→ **The problem**
Each entry needs to be copied exactly, with nothing left out.

::: Source records :::

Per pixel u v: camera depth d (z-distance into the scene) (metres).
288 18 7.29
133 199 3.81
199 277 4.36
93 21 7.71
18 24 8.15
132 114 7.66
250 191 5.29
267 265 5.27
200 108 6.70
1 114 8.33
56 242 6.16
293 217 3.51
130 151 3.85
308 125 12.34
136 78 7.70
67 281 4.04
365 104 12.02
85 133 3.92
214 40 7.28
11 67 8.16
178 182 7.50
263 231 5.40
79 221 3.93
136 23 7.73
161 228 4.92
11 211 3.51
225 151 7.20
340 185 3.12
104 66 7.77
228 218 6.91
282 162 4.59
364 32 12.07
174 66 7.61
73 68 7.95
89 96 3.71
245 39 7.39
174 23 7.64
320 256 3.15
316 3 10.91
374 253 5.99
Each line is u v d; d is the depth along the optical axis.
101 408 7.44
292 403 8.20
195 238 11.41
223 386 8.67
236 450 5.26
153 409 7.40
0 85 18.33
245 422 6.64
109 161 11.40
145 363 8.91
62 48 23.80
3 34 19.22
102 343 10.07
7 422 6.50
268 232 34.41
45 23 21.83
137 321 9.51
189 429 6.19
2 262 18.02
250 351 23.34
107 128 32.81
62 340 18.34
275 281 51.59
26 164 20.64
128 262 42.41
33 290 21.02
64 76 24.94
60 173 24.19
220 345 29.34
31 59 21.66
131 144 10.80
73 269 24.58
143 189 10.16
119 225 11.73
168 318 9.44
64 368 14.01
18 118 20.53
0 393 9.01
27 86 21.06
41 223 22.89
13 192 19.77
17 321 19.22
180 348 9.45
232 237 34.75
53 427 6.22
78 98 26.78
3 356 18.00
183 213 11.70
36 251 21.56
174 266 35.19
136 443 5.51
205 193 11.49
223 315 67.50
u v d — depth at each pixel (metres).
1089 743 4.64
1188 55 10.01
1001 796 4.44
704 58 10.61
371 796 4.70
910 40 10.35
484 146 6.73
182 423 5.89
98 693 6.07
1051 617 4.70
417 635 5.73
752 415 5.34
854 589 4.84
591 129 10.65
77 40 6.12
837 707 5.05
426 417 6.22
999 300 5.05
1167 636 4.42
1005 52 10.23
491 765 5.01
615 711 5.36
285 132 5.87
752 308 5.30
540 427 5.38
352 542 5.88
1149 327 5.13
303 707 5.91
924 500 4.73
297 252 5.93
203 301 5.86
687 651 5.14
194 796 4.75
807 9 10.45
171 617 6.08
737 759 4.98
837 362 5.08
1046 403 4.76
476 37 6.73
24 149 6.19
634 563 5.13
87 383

:::

→ **Output of the exercise**
Per pixel u v: camera depth d (z-distance into the scene) (metres).
288 18 7.29
133 199 3.81
199 277 4.36
93 21 7.71
18 24 8.15
132 114 7.66
250 191 5.29
267 265 5.27
200 108 6.70
1 114 8.33
56 242 6.16
293 217 3.51
130 151 3.85
308 125 12.34
136 78 7.70
67 281 4.04
365 104 12.02
85 133 3.92
214 40 7.28
11 67 8.16
178 182 7.50
263 231 5.40
79 221 3.93
136 23 7.73
161 228 4.92
11 211 3.51
225 151 7.20
340 185 3.12
104 66 7.77
228 218 6.91
282 162 4.59
364 32 12.07
174 66 7.61
73 68 7.95
89 96 3.71
245 39 7.39
174 23 7.64
320 256 3.15
316 3 10.91
374 253 5.99
Each line is u v d; d is the depth along the optical axis.
101 408 7.44
292 403 8.20
195 238 11.41
223 386 8.67
236 450 5.26
153 409 7.40
0 85 18.33
245 422 6.64
109 161 11.40
145 363 8.91
62 48 23.80
3 34 19.22
102 343 10.07
7 422 6.50
268 232 34.41
45 23 21.83
137 321 9.51
189 429 6.19
2 262 18.02
250 351 23.34
107 128 32.81
62 340 18.34
275 281 51.59
26 164 20.64
128 262 42.41
33 290 21.02
64 76 24.94
60 173 24.19
220 345 29.34
31 59 21.66
131 144 10.80
73 269 24.58
143 189 10.16
119 225 11.73
168 318 9.44
64 368 14.01
18 118 20.53
0 393 9.01
27 86 21.06
41 223 22.89
13 192 19.77
17 321 19.22
180 348 9.45
232 237 34.75
53 427 6.22
78 98 26.78
3 356 18.00
183 213 11.70
36 251 21.56
174 266 35.19
136 443 5.51
205 193 11.49
223 315 67.50
u v d — depth at each pixel (metres).
1089 743 4.64
1188 55 10.01
1001 796 4.44
704 58 10.61
371 796 4.70
910 40 10.35
484 146 6.73
182 423 5.89
98 693 6.07
1051 617 4.70
417 635 5.73
752 415 5.34
854 589 4.84
591 129 10.65
77 40 6.12
837 707 5.05
426 417 6.22
999 300 5.05
1167 636 4.42
1005 52 10.23
491 765 5.01
615 711 5.36
285 132 5.87
752 308 5.30
540 427 5.38
352 542 5.88
1149 327 5.13
303 707 5.91
924 500 4.73
297 252 5.93
203 301 5.86
687 651 5.14
194 796 4.75
807 9 10.45
171 617 6.08
737 759 4.98
837 362 5.08
1046 403 4.76
476 37 6.73
24 149 6.19
634 563 5.13
87 383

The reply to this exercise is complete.